My six-year-old son might just be the perfect candidate for ASIO. That is, if they are looking for code cracking under 8s.
The thing is, no matter how many times I change the lock code on my phone he seems to be able to break in. The lure of Angry Birds is just too much!
On the other hand my two year old made a gingerbread biscuit the other day, all by herself, no mess, no cleaning up. No me-licking-the-bowl-when-the-kids-weren’t -looking. In many ways it was the perfect way to teach her to cook. She even put the ipad away when she’d finished.
Screen time is an integral part of life for kids these days. New research out this week has revealed that mobile media among young kids has tripled in two years. Nearly 40% of two year olds had used a mobile device, like an tablet or an smartphone, compared to 10% in 2011. The average amount of time children spend using mobile devices has now tripled, from five minutes a day to 15 minutes a day (the average daily use among all 0- to 8-year-olds).
The more alarming news, however, was that teenagers spent on average more than seven hours a day on some form of entertainment device. This finding prompted a new set of recommendations from the American Academy of Pediatrics on Monday.
“Many parents are clueless about the profound impact media exposure can have on their children," Dr. Victor Strasburger, lead author of the new American Academy of Pediatrics policy, told Associated Press.
“This is the 21st century and they need to get with it."

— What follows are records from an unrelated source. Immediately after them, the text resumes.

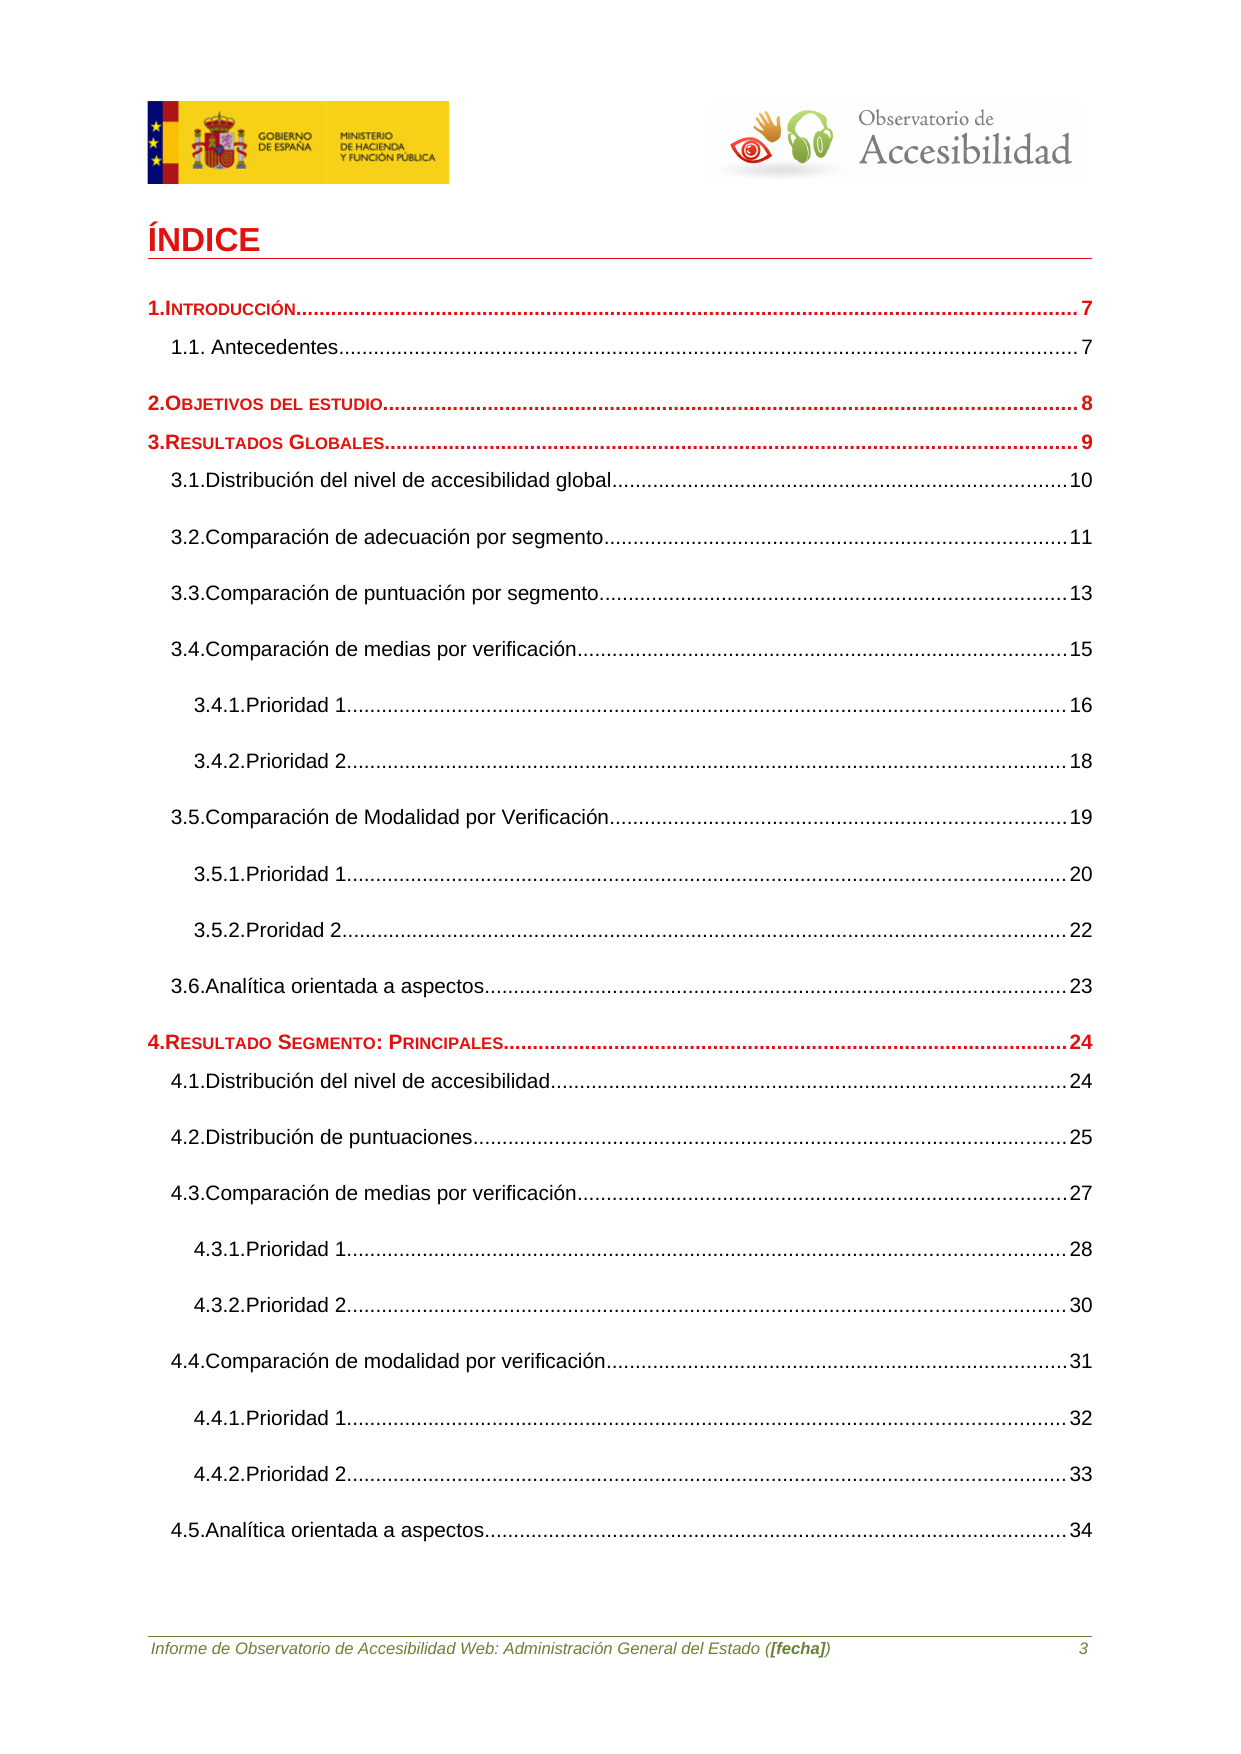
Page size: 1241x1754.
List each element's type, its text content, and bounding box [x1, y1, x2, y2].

text 3.Resultados Globales 9 [148, 429, 1092, 453]
text 3.3.Comparación de puntuación por segmento 13 [171, 581, 1092, 604]
text 2.Objetivos del estudio 8 [148, 391, 1092, 414]
text 1.1. Antecedentes 7 [171, 334, 1092, 358]
picture [147, 101, 450, 184]
text 4.2.Distribución de puntuaciones 25 [171, 1125, 1092, 1149]
text 3.2.Comparación de adecuación por segmento 11 [171, 524, 1092, 548]
text 4.3.2.Prioridad 2 30 [193, 1293, 1092, 1317]
text 4.5.Analítica orientada a aspectos 34 [171, 1518, 1092, 1542]
text 3.6.Analítica orientada a aspectos 23 [171, 974, 1092, 998]
text Índice [148, 220, 1092, 258]
text 4.1.Distribución del nivel de accesibilidad 24 [171, 1069, 1092, 1093]
text 3.5.2.Proridad 2 22 [193, 917, 1092, 941]
text 3.4.1.Prioridad 1 16 [193, 693, 1092, 717]
text 3.1.Distribución del nivel de accesibilidad global 10 [171, 468, 1092, 492]
text 3.4.Comparación de medias por verificación 15 [171, 637, 1092, 661]
text 4.4.1.Prioridad 1 32 [193, 1406, 1092, 1429]
text 4.3.Comparación de medias por verificación 27 [171, 1181, 1092, 1205]
text 3.5.Comparación de Modalidad por Verificación 19 [171, 805, 1092, 829]
text 3.5.1.Prioridad 1 20 [193, 861, 1092, 885]
text 4.4.2.Prioridad 2 33 [193, 1462, 1092, 1486]
text 4.4.Comparación de modalidad por verificación 31 [171, 1349, 1092, 1373]
picture [710, 101, 1086, 184]
text 3.4.2.Prioridad 2 18 [193, 749, 1092, 773]
text 4.3.1.Prioridad 1 28 [193, 1237, 1092, 1261]
text 1.Introducción 7 [148, 296, 1092, 319]
text 4.Resultado Segmento: Principales 24 [148, 1030, 1092, 1054]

The policy is aimed at all kids, including those who use smartphones, computers and other Internet-connected devices. It expands the academy’s longstanding recommendations on banning televisions from children’s and teens’ bedrooms and limiting entertainment screen time to no more than two hours daily.

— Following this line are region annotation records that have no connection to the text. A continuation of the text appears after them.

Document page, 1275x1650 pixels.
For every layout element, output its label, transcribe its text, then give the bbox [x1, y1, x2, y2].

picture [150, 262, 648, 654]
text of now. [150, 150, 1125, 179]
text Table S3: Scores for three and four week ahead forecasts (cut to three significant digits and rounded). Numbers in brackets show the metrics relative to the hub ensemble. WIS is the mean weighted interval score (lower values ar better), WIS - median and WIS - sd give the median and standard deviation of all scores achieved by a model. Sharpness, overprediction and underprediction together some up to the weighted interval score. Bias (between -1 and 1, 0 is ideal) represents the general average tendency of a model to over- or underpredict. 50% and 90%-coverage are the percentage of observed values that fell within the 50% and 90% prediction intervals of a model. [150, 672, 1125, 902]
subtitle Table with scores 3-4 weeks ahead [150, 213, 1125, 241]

Under the new policy, those two hours include using the Internet for entertainment, including Facebook, Twitter, TV and movies; online homework is an exception.
“I guarantee you that if you have a 14-year-old boy and he has an Internet connection in his bedroom, he is looking at pornography,” Strasburger said.
The policy notes that three-quarters of kids aged 12 to 17 own mobiles; nearly all teens send text messages, and many younger kids have phones giving them online access.
“Young people now spend more time with media than they do in school — it is the leading activity for children and teenagers other than sleeping,” the policy says.